### ACTIVITY 1
Copy word for word the portion of the article on growing new teeth that starts at "Search on for" and stops after "Kings College London.".
### ACTIVITY 2
Carry on writing the article on efforts to grow new teeth, starting after its last sentence.
EXTRACT PROVIDED section start
Search on for Way to Grow New Teeth
Source: JIM RITTER Health Reporter, Sun Times, www.suntimes.com
It won’t happen anytime soon, but the day may be coming when you go to the dentist to grow a new tooth. More than a dozen research teams in the United States and Europe are experimenting with techniques to grow adult teeth from scratch. Perhaps farthest along is a team headed by researcher Paul Sharpe of Kings College London.
In an e-mail interview, Sharpe said he is seeking funding of $5.2 million to begin testing in humans within three years. The teeth would be “completely normal and identical in every way to existing teeth.”
Growing teeth would be a more natural alternative to dentures, dental implants and bridges.
“People like to have natural materials in their mouths,” said Tom Diekwisch, a dental researcher at the University of Illinois at Chicago who is studying tooth regeneration in lab animals. “You would think that a tooth grown with your own tissues would be more compatible than foreign materials.”
Different teams are using different approaches. But the techniques generally involve directing immature stem cells to develop into tooth tissue.
For example, Sharpe plans to take stem cells from a patient, grow them in a laboratory, then implant them in the gum at the site of the missing tooth. The implant would take about two months to grow into a full tooth.
Perhaps the leading U.S. research team is headed by Pamela Yelick of the Harvard School of Dental Medicine. Her team has used rat stem cells to grow well-formed crowns, with layers of enamel, dentin and pulp. Her team also has grown pig tooth crowns.
Growing whole teeth probably is at least 10 years away. What probably will come before that is repairing teeth by growing tissue. For example, rather than fixing cracked teeth with synthetic materials, dentists would grow new cells to fill the cracks.
“You could seamlessly repair something,” Yelick said. “It would be much stronger.”
It also might be possible to regenerate pulp inside the tooth, thereby eliminating the need for root canals.
EXTRACT PROVIDED section end
EXTRACTED INFORMATION section start
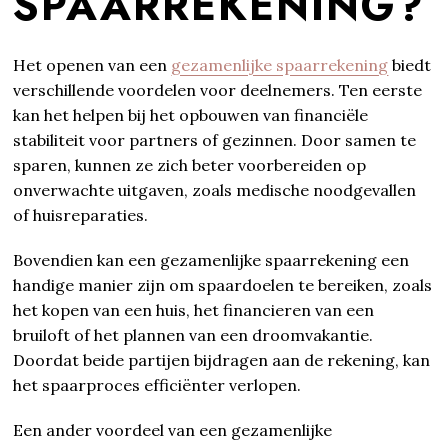
SPAARREKENING?
Het openen van een
gezamenlijke spaarrekening
biedt
verschillende voordelen voor deelnemers. Ten eerste
kan het helpen bij het opbouwen van financiële
stabiliteit voor partners of gezinnen. Door samen te
sparen, kunnen ze zich beter voorbereiden op
onverwachte uitgaven, zoals medische noodgevallen
of huisreparaties.
Bovendien kan een gezamenlijke spaarrekening een
handige manier zijn om spaardoelen te bereiken, zoals
het kopen van een huis, het financieren van een
bruiloft of het plannen van een droomvakantie.
Doordat beide partijen bijdragen aan de rekening, kan
het spaarproces efficiënter verlopen.
Een ander voordeel van een gezamenlijke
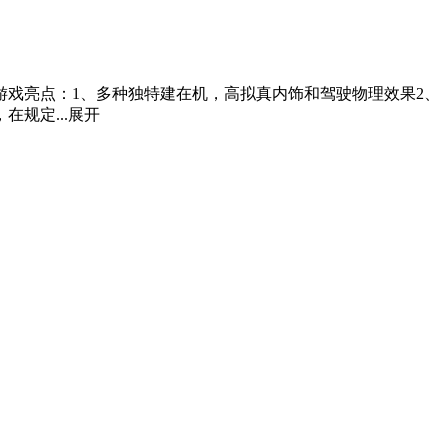
戏亮点：1、多种独特建在机，高拟真内饰和驾驶物理效果2、
规定...
展开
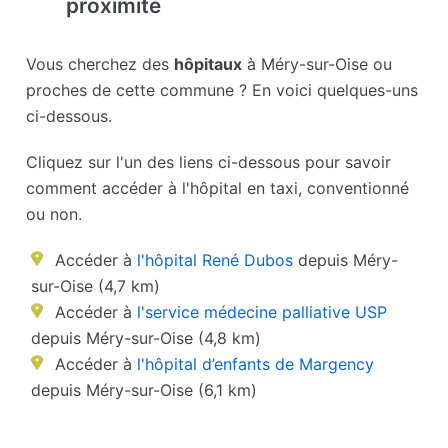
proximité
Vous cherchez des
hôpitaux
à Méry-sur-Oise ou
proches de cette commune ? En voici quelques-uns
ci-dessous.
Cliquez sur l'un des liens ci-dessous pour savoir
comment accéder à l'hôpital en taxi, conventionné
ou non.
Accéder à
l'hôpital René Dubos
depuis Méry-
sur-Oise (4,7 km)
Accéder à
l'service médecine palliative USP
depuis Méry-sur-Oise (4,8 km)
Accéder à
l'hôpital d’enfants de Margency
depuis Méry-sur-Oise (6,1 km)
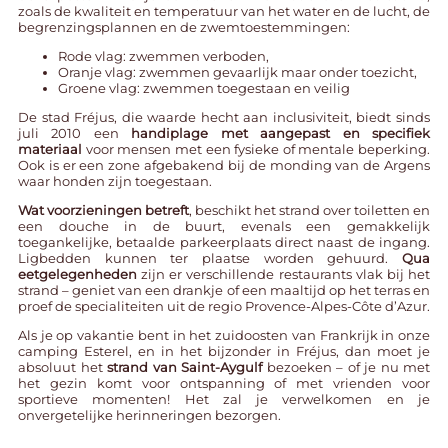
zoals de kwaliteit en temperatuur van het water en de lucht, de
begrenzingsplannen en de zwemtoestemmingen:
Rode vlag: zwemmen verboden,
Oranje vlag: zwemmen gevaarlijk maar onder toezicht,
Groene vlag: zwemmen toegestaan en veilig
De stad Fréjus, die waarde hecht aan inclusiviteit, biedt sinds
juli 2010 een
handiplage met aangepast en specifiek
materiaal
voor mensen met een fysieke of mentale beperking.
Ook is er een zone afgebakend bij de monding van de Argens
waar honden zijn toegestaan.
Wat voorzieningen betreft
, beschikt het strand over toiletten en
een douche in de buurt, evenals een gemakkelijk
toegankelijke, betaalde parkeerplaats direct naast de ingang.
Ligbedden kunnen ter plaatse worden gehuurd.
Qua
eetgelegenheden
zijn er verschillende restaurants vlak bij het
strand – geniet van een drankje of een maaltijd op het terras en
proef de specialiteiten uit de regio Provence-Alpes-Côte d’Azur.
Als je op vakantie bent in het zuidoosten van Frankrijk in onze
camping Esterel
, en in het bijzonder in Fréjus, dan moet je
absoluut het
strand van Saint-Aygulf
bezoeken – of je nu met
het gezin komt voor ontspanning of met vrienden voor
sportieve momenten! Het zal je verwelkomen en je
onvergetelijke herinneringen bezorgen.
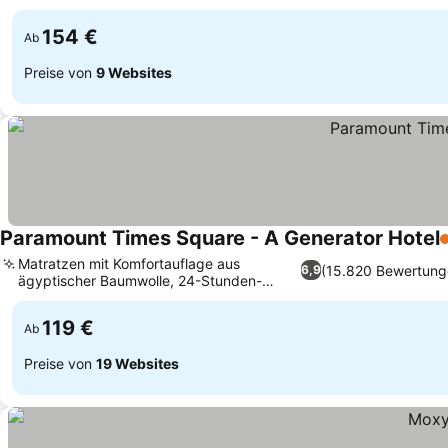
154 €
Ab
Preise von
9 Websites
Paramount Times Square - A Generator Hotel
4
Matratzen mit Komfortauflage aus
(15.820 Bewertung
6,9
ägyptischer Baumwolle, 24-Stunden-
Fitnesscenter
119 €
Ab
Preise von
19 Websites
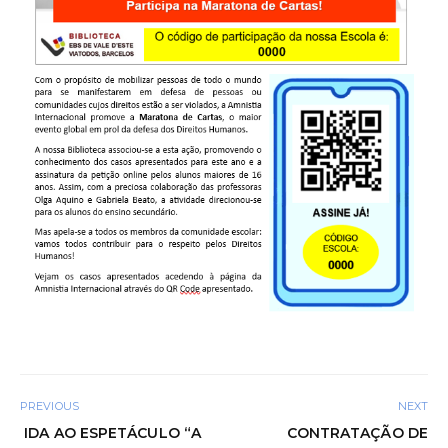
PREVIOUS
NEXT
IDA AO ESPETÁCULO “A
CONTRATAÇÃO DE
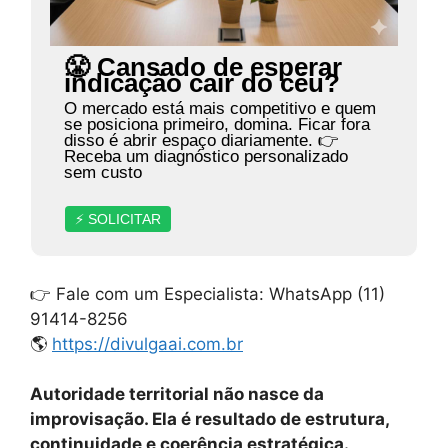
😤 Cansado de esperar
indicação cair do céu?
O mercado está mais competitivo e quem
se posiciona primeiro, domina. Ficar fora
disso é abrir espaço diariamente. 👉
Receba um diagnóstico personalizado
sem custo
⚡ SOLICITAR
👉 Fale com um Especialista: WhatsApp (11)
91414-8256
🌎
https://divulgaai.com.br
Autoridade territorial não nasce da
improvisação. Ela é resultado de estrutura,
continuidade e coerência estratégica.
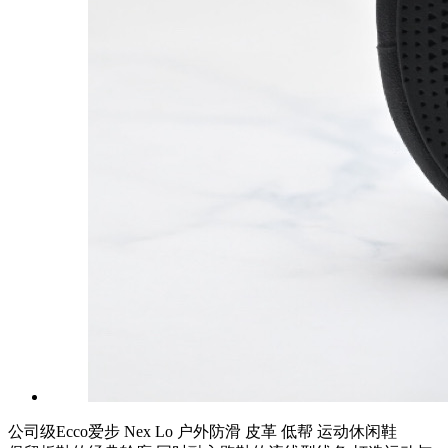
公司级Ecco爱步 Nex Lo 户外防滑 皮革 低帮 运动休闲鞋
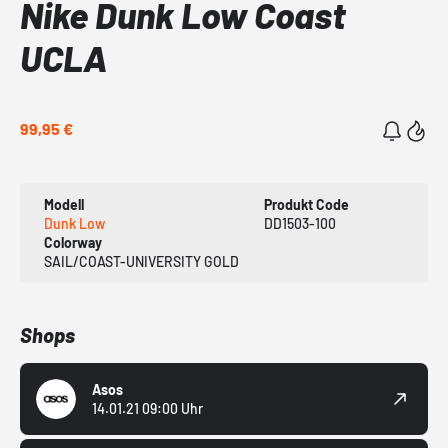
Nike Dunk Low Coast
UCLA
99,95 €
Modell
Produkt Code
Dunk Low
DD1503-100
Colorway
SAIL/COAST-UNIVERSITY GOLD
Shops
Asos
14.01.21 09:00 Uhr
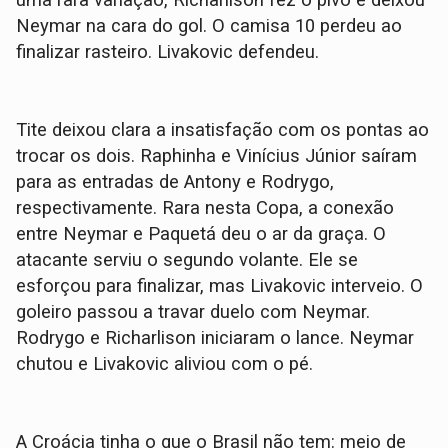
uma rara variação, Richarlison fez o pivô e deixou
Neymar na cara do gol. O camisa 10 perdeu ao
finalizar rasteiro. Livakovic defendeu.
Tite deixou clara a insatisfação com os pontas ao
trocar os dois. Raphinha e Vinícius Júnior saíram
para as entradas de Antony e Rodrygo,
respectivamente. Rara nesta Copa, a conexão
entre Neymar e Paquetá deu o ar da graça. O
atacante serviu o segundo volante. Ele se
esforçou para finalizar, mas Livakovic interveio. O
goleiro passou a travar duelo com Neymar.
Rodrygo e Richarlison iniciaram o lance. Neymar
chutou e Livakovic aliviou com o pé.
A Croácia tinha o que o Brasil não tem: meio de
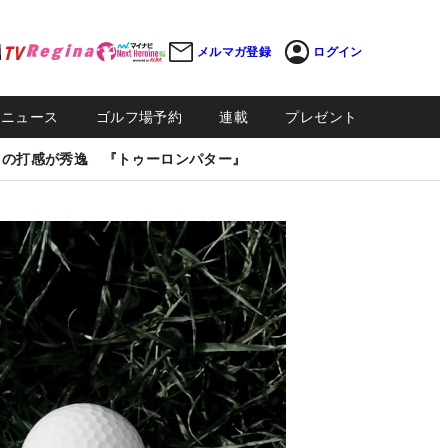
メルマガ登録
ログイン
Sニュース
ゴルフ場予約
連載
プレゼント
しの打感が秀逸 『トゥーロンパター』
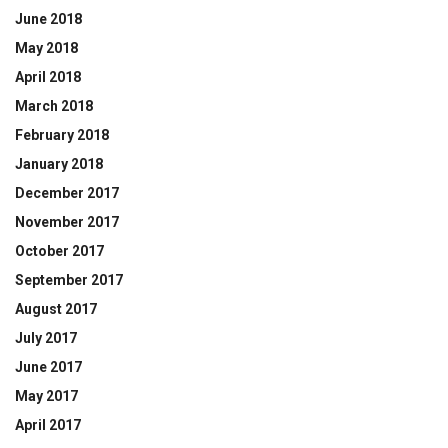
June 2018
May 2018
April 2018
March 2018
February 2018
January 2018
December 2017
November 2017
October 2017
September 2017
August 2017
July 2017
June 2017
May 2017
April 2017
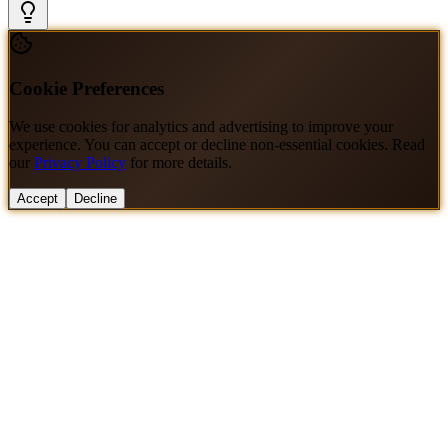
Cookie Preferences
We use cookies for analytics and advertising to improve your
experience. You can accept or decline non-essential cookies. Read
our
Privacy Policy
for more details.
Accept
Decline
EXTRACTED INFORMATION section end
### ANSWER 1
Search on for Way to Grow New Teeth
Source: JIM RITTER Health Reporter, Sun Times, www.suntimes.com
It won’t happen anytime soon, but the day may be coming when you go to the dentist to grow a new tooth. More than a dozen research teams in the United States and Europe are experimenting with techniques to grow adult teeth from scratch. Perhaps farthest along is a team headed by researcher Paul Sharpe of Kings College London.

### ANSWER 2
The key to growing or regenerating teeth is coaxing stem cells to do the job. A stem cell is an unspecialized cell that can develop into a specialized cell.
Stem cell research is under way on many fronts. For example, researchers hope to coax stem cells to produce insulin for diabetics, regenerate heart muscle for cardiac patients or repair spinal cord injuries for paraplegics.
Some researchers are obtaining stem cells from human embryos, which opponents consider unethical because embryos are destroyed in the process. But the stem cells that would be used to grow or repair teeth would not come from embryos. They instead could be obtained from such sources as the patient’s mouth, jaw, blood or existing teeth. Some researchers prefer to use the term progenitor cells.
Although improved dental care is enabling more people to keep their teeth, tooth loss remains a huge problem. By age 44, nearly seven in 10 American adults have lost at least one tooth to decay or gum disease. And about one in four elderly adults have lost all of their teeth.
It costs anywhere from $1,500 to $3,000 to replace a lost tooth with an implant or a bridge. Sharpe believes it might be cheaper to grow teeth.
“There is an economy of scale,” he said. “It is not much more expensive for us to make 10 teeth or one.”